La Germania accusò il colpo ma per tentare il tutto per tutto si sbilanciò in avanti e l’Italia, con freddezza e determinazione, la punì ancora. Minuto 81: Conti ricevette palla nella metà campo azzurra, Briegel esausto non riuscì a seguire l’ennesima ripartenza dell’imprendibile laterale italiano che si involò velocissimo senza voltarsi dietro, attraversò tutto il campo fino ad entrare nell’area avversaria. Per tentare di arginarlo i tedeschi si concentrarono su di lui che si guardò attorno e vedendo Altobelli rimasto solo al centro dell’area lo servì. Gli appoggiò la palla rasoterra sorprendendo i difensori tedeschi che si aspettavano il tiro: l’attaccante controllò la palla con la suola, la spostò e la mise dentro. Nel più facile dei gol. Ma fu un gol pesantissimo, la rete del 3- 0 che mise la parola fine alla finale di un titolo mondiale. Nei minuti seguenti la Germania orgogliosamente siglò la rete della bandiera e tutto finì lì.
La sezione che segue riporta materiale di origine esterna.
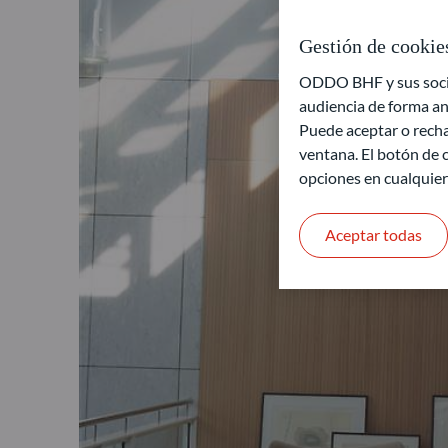
Gestión de cookie
ODDO BHF y sus socios
audiencia de forma an
Puede aceptar o recha
ventana. El botón de c
opciones en cualquie
Aceptar todas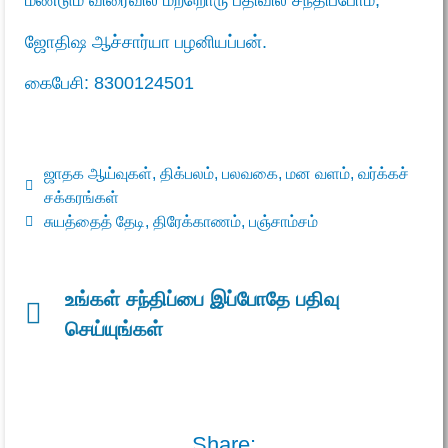
மீண்டும் விரைவில் மற்றொரு பதிவில் சந்திப்போம்,
ஜோதிஷ ஆச்சார்யா பழனியப்பன்.
கைபேசி: 8300124501
ஜாதக ஆய்வுகள்
,
திக்பலம்
,
பலவகை
,
மன வளம்
,
வர்க்கச்
சக்கரங்கள்
சுயத்தைத் தேடி
,
திரேக்காணம்
,
பஞ்சாம்சம்
உங்கள் சந்திப்பை இப்போதே பதிவு
செய்யுங்கள்
Share: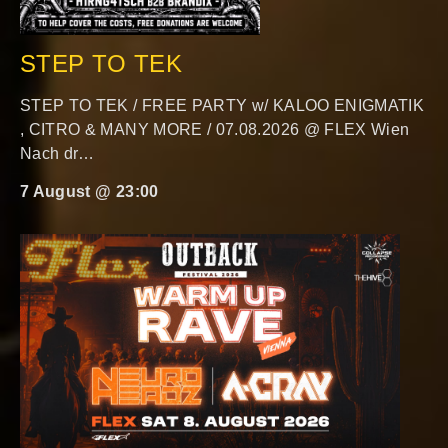
STEP TO TEK
STEP TO TEK / FREE PARTY w/ KALOO ENIGMATIK
, CITRO & MANY MORE / 07.08.2026 @ FLEX Wien
Nach dr…
7 August @ 23:00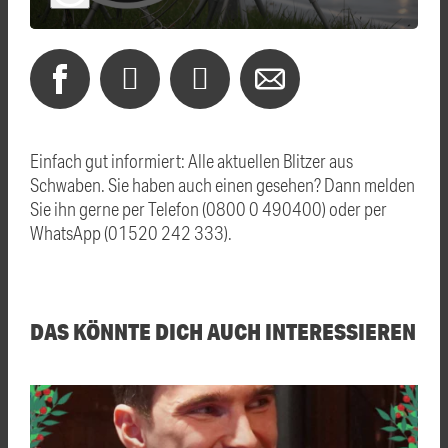
Einfach gut informiert: Alle aktuellen Blitzer aus
Schwaben. Sie haben auch einen gesehen? Dann melden
Sie ihn gerne per Telefon (0800 0 490400) oder per
WhatsApp (01520 242 333).
DAS KÖNNTE DICH AUCH INTERESSIEREN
Apoteosi italiana a Madrid e tricolore sul tetto del mondo per la terza volta, con Paolo Rossi capocannoniere del torneo. Qualche anno dopo, nel 2006 ci fu un’altra memorabile sfida calcistica tra Italia e Germania e vinse di nuovo l’Italia beffando in semifinale i tedeschi a casa loro, eliminandoli dal mondiale e tingendo d’azzurro il cielo di Berlino, ma questa è un’altra storia.
Paolo Paglialunga
Indimenticabili bei ricordi con tante emozioni e soddisfazioni a distanza di anni. Eravamo giovani allora ed abbiamo avuto la fortuna di esserci. Tutti bravi gli azzurri e, dopo il brutto esordio del girone di qualificazione, posso senz’altro aggiungere eroici e “Mondiali”. Uno su tutti però fece la differenza, non per niente hai scritto il suo nome più volte nel tuo dettagliato articolo. Un piccolo, magico, estroso e veloce folletto: Bruno CONTI. E non sono tifoso della “Magica” (?) Roma.